### [Data excerpts]
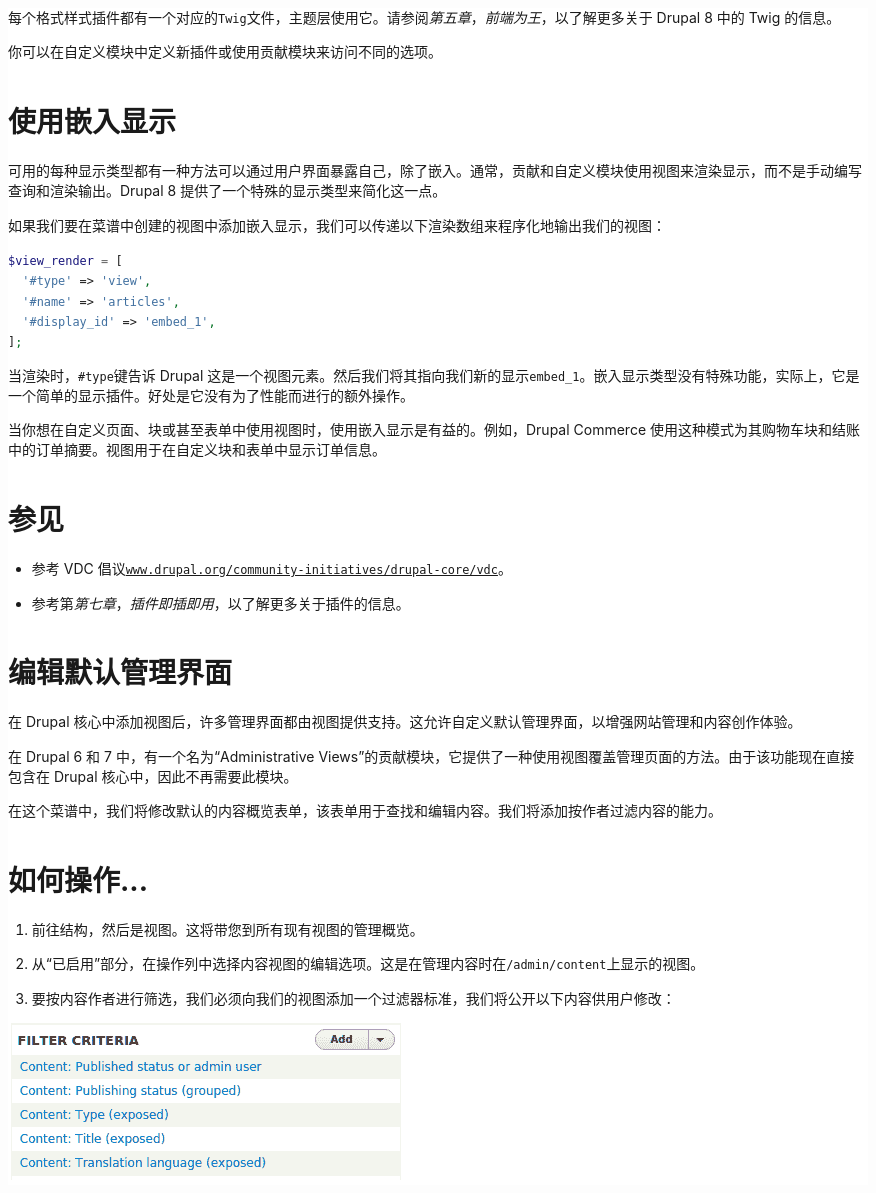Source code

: 每个格式样式插件都有一个对应的`Twig`文件，主题层使用它。请参阅*第五章*，*前端为王*，以了解更多关于 Drupal 8 中的 Twig 的信息。

你可以在自定义模块中定义新插件或使用贡献模块来访问不同的选项。

# 使用嵌入显示

可用的每种显示类型都有一种方法可以通过用户界面暴露自己，除了嵌入。通常，贡献和自定义模块使用视图来渲染显示，而不是手动编写查询和渲染输出。Drupal 8 提供了一个特殊的显示类型来简化这一点。

如果我们要在菜谱中创建的视图中添加嵌入显示，我们可以传递以下渲染数组来程序化地输出我们的视图：

```php
$view_render = [ 
  '#type' => 'view', 
  '#name' => 'articles', 
  '#display_id' => 'embed_1', 
]; 
```

当渲染时，`#type`键告诉 Drupal 这是一个视图元素。然后我们将其指向我们新的显示`embed_1`。嵌入显示类型没有特殊功能，实际上，它是一个简单的显示插件。好处是它没有为了性能而进行的额外操作。

当你想在自定义页面、块或甚至表单中使用视图时，使用嵌入显示是有益的。例如，Drupal Commerce 使用这种模式为其购物车块和结账中的订单摘要。视图用于在自定义块和表单中显示订单信息。

# 参见

+   参考 VDC 倡议[`www.drupal.org/community-initiatives/drupal-core/vdc`](https://www.drupal.org/community-initiatives/drupal-core/vdc)。

+   参考第*第七章*，*插件即插即用*，以了解更多关于插件的信息。

# 编辑默认管理界面

在 Drupal 核心中添加视图后，许多管理界面都由视图提供支持。这允许自定义默认管理界面，以增强网站管理和内容创作体验。

在 Drupal 6 和 7 中，有一个名为“Administrative Views”的贡献模块，它提供了一种使用视图覆盖管理页面的方法。由于该功能现在直接包含在 Drupal 核心中，因此不再需要此模块。

在这个菜谱中，我们将修改默认的内容概览表单，该表单用于查找和编辑内容。我们将添加按作者过滤内容的能力。

# 如何操作...

1.  前往结构，然后是视图。这将带您到所有现有视图的管理概览。

1.  从“已启用”部分，在操作列中选择内容视图的编辑选项。这是在管理内容时在`/admin/content`上显示的视图。

1.  要按内容作者进行筛选，我们必须向我们的视图添加一个过滤器标准，我们将公开以下内容供用户修改：

![图片](img/48fb308c-2061-4b8f-a2ed-45ea404cc44b.png)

### [What is expected]
Give the records again exactly, minus the pictures.

### [Answer box]
Source code

: 每个格式样式插件都有一个对应的`Twig`文件，主题层使用它。请参阅*第五章*，*前端为王*，以了解更多关于 Drupal 8 中的 Twig 的信息。

你可以在自定义模块中定义新插件或使用贡献模块来访问不同的选项。

# 使用嵌入显示

可用的每种显示类型都有一种方法可以通过用户界面暴露自己，除了嵌入。通常，贡献和自定义模块使用视图来渲染显示，而不是手动编写查询和渲染输出。Drupal 8 提供了一个特殊的显示类型来简化这一点。

如果我们要在菜谱中创建的视图中添加嵌入显示，我们可以传递以下渲染数组来程序化地输出我们的视图：

```php
$view_render = [ 
  '#type' => 'view', 
  '#name' => 'articles', 
  '#display_id' => 'embed_1', 
]; 
```

当渲染时，`#type`键告诉 Drupal 这是一个视图元素。然后我们将其指向我们新的显示`embed_1`。嵌入显示类型没有特殊功能，实际上，它是一个简单的显示插件。好处是它没有为了性能而进行的额外操作。

当你想在自定义页面、块或甚至表单中使用视图时，使用嵌入显示是有益的。例如，Drupal Commerce 使用这种模式为其购物车块和结账中的订单摘要。视图用于在自定义块和表单中显示订单信息。

# 参见

+   参考 VDC 倡议[`www.drupal.org/community-initiatives/drupal-core/vdc`](https://www.drupal.org/community-initiatives/drupal-core/vdc)。

+   参考第*第七章*，*插件即插即用*，以了解更多关于插件的信息。

# 编辑默认管理界面

在 Drupal 核心中添加视图后，许多管理界面都由视图提供支持。这允许自定义默认管理界面，以增强网站管理和内容创作体验。

在 Drupal 6 和 7 中，有一个名为“Administrative Views”的贡献模块，它提供了一种使用视图覆盖管理页面的方法。由于该功能现在直接包含在 Drupal 核心中，因此不再需要此模块。

在这个菜谱中，我们将修改默认的内容概览表单，该表单用于查找和编辑内容。我们将添加按作者过滤内容的能力。

# 如何操作...

1.  前往结构，然后是视图。这将带您到所有现有视图的管理概览。

1.  从“已启用”部分，在操作列中选择内容视图的编辑选项。这是在管理内容时在`/admin/content`上显示的视图。

1.  要按内容作者进行筛选，我们必须向我们的视图添加一个过滤器标准，我们将公开以下内容供用户修改：

![图片](img/48fb308c-2061-4b8f-a2ed-45ea404cc44b.png)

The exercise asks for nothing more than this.